Но к "хулиганке" Пугачёвой Гедеванова относилась не то, что снисходительно, а почти что с любовью. Во многом благодаря именно Елене Константиновне Алле прощались конфликты с преподавателями, долгие отлучки на гастроли. Причем на последних курсах эту беспокойную студентку, которая уже делала эстрадную карьеру, собирались даже выгнать.

Некоторые преподаватели всерьез уверяли меня, что так оно и было, что Пугачёва не закончила Ипполитовку. Но они ошибались.

Начало карьеры

В 1965 Аллу пригласили участвовать в сатирической программе Лившица и Левенбука. Для своей программы Лившиц и Левенбук искали какую-нибудь певицу, поскольку затейливый сценарий предусматривал вкрапления между миниатюрами нескольких песен, написанных на стихи Михаила Танича.

Первой песней, которую публично исполняла певица, стала песня "Робот" на стихи Михаила Танича. В середине шестидесятых тема роботов и связанных с нею морально-этических проблем стала модной, вследствие чего мировой культурный процесс получил неожиданный импульс.

Первый выход на сцену прошел в какой-то мерцающей пелене. Алла подбегала к микрофону, сразу поднимала глаза вверх и пела, уставившись в лепнину на балконе Дома культуры. После песни "Робот" она услышала в зале шум. Алла взглянула с испугом в зал и чуть прищурилась, чтобы лучше видеть: зрители улыбались и хлопали. Девочка обернулась, и тут из-за кулис выскочил Левенбук с сердитым, как показалось ей, лицом. Он схватил ее за руку и шепнул: "Ну, улыбнись, тебе же аплодируют!" Потом склонился к микрофону и отчетливо произнес: "Запомните имя этой девушки - Алла Пугачёва Она еще учится, но уже стала настоящей артисткой!"

Ее потом долго искали за кулисами для общего поклона в финале. А Аллочка безутешно плакала, сидя в своем сценическом платье на пыльном деревянном ящике в темной подсобке. Как страшно, оказывается, выходить на сцену...

В 1966 Алла получила приглашение выступить в радиопередаче "С добрым утром". Люди, работавшие в этой передаче, не имели строго очерченного круга однообразных обязанностей. Они сами писали тексты, разыскивали музыкальный материал, были ведущими, в конце концов. (Кстати, в качестве одного из младших редакторов в то время там трудился Владимир Войнович.) А такие, как Владимир Трифонов, приславший Алле телеграмму, еще и пытались открыть новые имена.

# [Извлечённые данные]
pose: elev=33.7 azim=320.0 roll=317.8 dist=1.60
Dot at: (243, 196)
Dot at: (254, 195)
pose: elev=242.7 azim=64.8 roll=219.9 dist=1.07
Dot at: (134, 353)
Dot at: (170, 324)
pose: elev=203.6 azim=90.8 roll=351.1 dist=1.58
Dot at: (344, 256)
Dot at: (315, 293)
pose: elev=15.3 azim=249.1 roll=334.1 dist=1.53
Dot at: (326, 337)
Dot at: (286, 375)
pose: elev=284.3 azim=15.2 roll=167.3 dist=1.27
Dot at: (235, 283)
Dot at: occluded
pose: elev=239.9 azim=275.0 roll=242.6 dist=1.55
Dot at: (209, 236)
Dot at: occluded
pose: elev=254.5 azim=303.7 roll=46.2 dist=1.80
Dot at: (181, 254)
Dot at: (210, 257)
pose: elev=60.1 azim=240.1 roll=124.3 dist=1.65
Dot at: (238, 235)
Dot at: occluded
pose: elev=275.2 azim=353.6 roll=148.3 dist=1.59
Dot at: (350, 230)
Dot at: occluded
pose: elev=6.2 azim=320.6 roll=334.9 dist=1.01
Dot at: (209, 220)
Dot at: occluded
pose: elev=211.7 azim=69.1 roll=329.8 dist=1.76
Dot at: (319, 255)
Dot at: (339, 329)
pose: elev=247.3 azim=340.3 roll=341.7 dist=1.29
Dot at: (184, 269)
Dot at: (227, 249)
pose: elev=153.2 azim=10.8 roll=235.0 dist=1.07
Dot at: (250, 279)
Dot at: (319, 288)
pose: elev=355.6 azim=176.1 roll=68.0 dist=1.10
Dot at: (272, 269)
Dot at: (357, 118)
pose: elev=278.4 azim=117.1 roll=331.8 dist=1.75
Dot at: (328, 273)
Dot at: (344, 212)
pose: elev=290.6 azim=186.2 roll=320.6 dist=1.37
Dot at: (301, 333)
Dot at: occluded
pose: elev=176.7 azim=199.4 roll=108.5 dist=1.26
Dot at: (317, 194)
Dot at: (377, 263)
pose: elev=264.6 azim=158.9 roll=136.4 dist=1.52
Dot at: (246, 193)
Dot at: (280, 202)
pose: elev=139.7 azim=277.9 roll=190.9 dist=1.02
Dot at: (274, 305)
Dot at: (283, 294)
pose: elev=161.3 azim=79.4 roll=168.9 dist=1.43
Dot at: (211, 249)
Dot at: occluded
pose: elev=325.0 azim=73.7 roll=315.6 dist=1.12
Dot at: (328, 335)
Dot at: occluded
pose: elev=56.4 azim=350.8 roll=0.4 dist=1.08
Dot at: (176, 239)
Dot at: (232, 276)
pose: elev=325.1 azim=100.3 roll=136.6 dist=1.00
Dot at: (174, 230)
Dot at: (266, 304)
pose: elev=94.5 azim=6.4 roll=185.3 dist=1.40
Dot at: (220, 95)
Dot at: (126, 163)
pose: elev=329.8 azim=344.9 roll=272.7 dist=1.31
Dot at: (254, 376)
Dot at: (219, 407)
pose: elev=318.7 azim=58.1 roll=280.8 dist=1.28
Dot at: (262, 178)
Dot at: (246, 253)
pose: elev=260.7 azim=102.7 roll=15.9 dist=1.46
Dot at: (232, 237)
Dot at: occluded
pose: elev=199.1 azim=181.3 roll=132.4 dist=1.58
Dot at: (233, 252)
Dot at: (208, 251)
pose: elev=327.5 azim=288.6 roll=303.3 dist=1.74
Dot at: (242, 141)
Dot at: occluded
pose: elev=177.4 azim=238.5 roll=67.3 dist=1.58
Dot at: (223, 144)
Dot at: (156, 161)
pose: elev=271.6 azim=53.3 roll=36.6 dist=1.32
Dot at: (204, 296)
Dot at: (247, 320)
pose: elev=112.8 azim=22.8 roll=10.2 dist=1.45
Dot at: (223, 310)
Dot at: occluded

# [Обязательные задания]
1: Повторите дословно часть отрывка о Пугачёвой: всё, начиная со слов «Первой песней, которую» и вплоть до слов «получил неожиданный импульс.».
2: Соответствуют ли отрывку о Пугачёвой утверждения: (а) первой песней, которую Пугачёва исполнила публично, был «Робот»; (б) приглашение в радиопередачу «С добрым утром» Алла получила в 1965 году; (в) Пугачёва так и не окончила Ипполитовку? На каждое ответьте «да» или «нет» и приведите решающие слова отрывка дословно.
Данные никак не связаны с отрывком о Пугачёвой.

# [Правильные ответы]
1:
Первой песней, которую публично исполняла певица, стала песня "Робот" на стихи Михаила Танича. В середине шестидесятых тема роботов и связанных с нею морально-этических проблем стала модной, вследствие чего мировой культурный процесс получил неожиданный импульс.

2:
(а) Да: «Первой песней, которую публично исполняла певица, стала песня "Робот" на стихи Михаила Танича.»
(б) Нет: «В 1966 Алла получила приглашение выступить в радиопередаче "С добрым утром".»
(в) Нет: «Некоторые преподаватели всерьез уверяли меня, что так оно и было, что Пугачёва не закончила Ипполитовку. Но они ошибались.»